PROBLEM DESCRIPTION
If a line in the records below contains the word "fabricantes", copy it out.

═════ RECORDED DATA

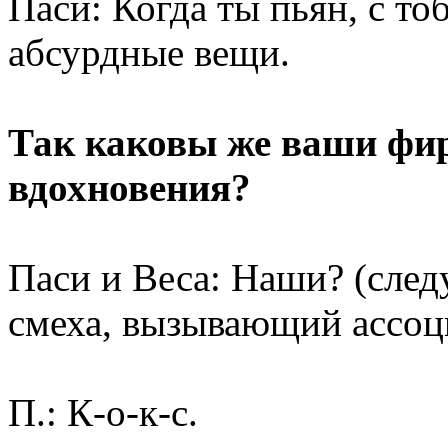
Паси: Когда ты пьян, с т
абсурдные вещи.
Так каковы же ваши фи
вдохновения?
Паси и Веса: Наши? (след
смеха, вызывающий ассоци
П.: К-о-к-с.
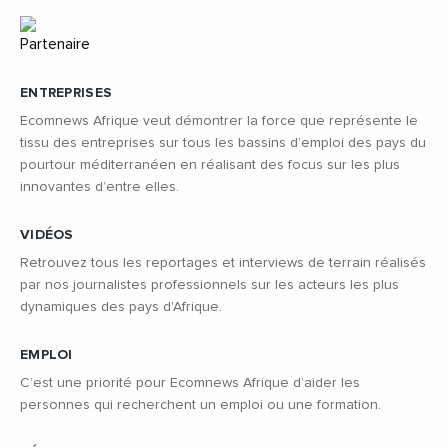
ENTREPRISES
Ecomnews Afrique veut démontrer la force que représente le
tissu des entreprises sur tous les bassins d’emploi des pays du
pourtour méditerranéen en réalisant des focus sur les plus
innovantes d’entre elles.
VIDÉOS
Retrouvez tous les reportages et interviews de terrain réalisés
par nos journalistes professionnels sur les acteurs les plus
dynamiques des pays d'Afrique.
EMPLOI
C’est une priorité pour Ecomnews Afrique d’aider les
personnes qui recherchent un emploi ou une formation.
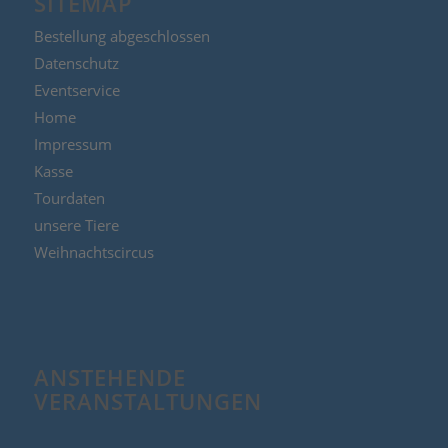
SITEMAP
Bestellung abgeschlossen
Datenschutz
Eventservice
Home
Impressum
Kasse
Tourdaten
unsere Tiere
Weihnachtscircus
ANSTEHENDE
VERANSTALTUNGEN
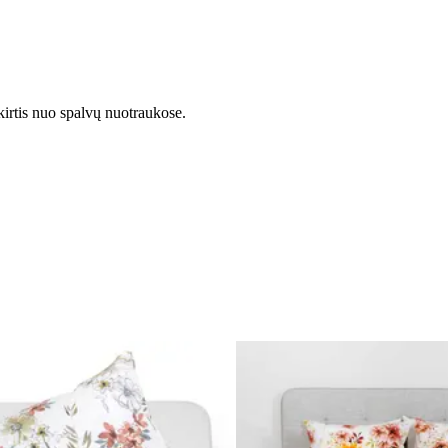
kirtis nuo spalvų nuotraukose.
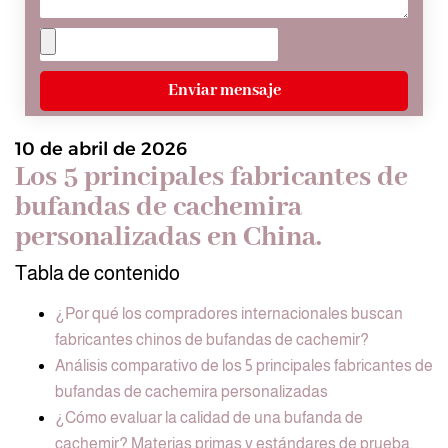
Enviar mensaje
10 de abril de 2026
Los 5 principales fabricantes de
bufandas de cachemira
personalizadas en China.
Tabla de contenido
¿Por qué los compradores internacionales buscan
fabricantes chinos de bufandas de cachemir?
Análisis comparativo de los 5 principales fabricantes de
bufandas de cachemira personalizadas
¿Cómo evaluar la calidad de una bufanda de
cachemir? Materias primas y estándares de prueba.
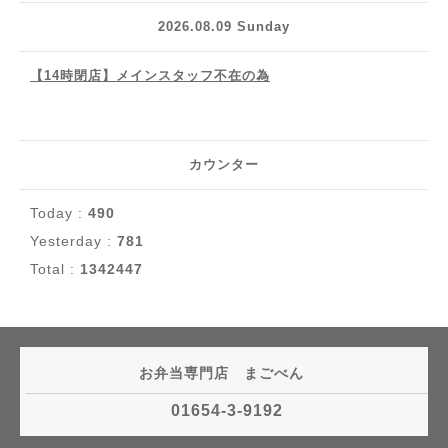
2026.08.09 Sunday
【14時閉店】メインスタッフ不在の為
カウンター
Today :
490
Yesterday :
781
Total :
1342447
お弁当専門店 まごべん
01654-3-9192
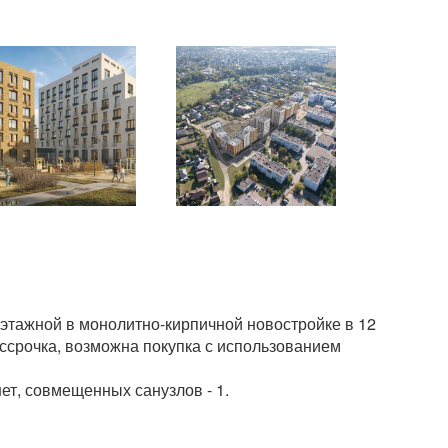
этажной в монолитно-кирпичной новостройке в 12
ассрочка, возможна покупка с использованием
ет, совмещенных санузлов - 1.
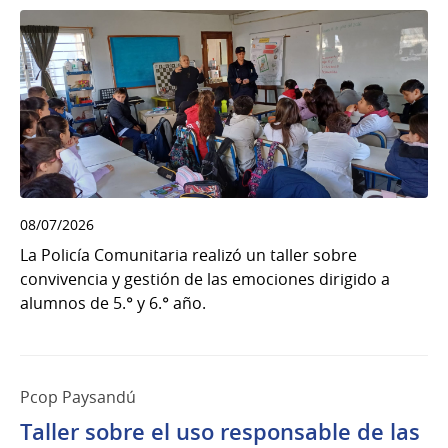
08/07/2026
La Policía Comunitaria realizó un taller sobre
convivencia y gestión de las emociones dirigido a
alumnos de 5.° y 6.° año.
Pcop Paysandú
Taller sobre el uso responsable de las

══════════

OUTPUT BELOW
Los 5 principales fabricantes de
fabricantes chinos de bufandas de cachemir?
Análisis comparativo de los 5 principales fabricantes de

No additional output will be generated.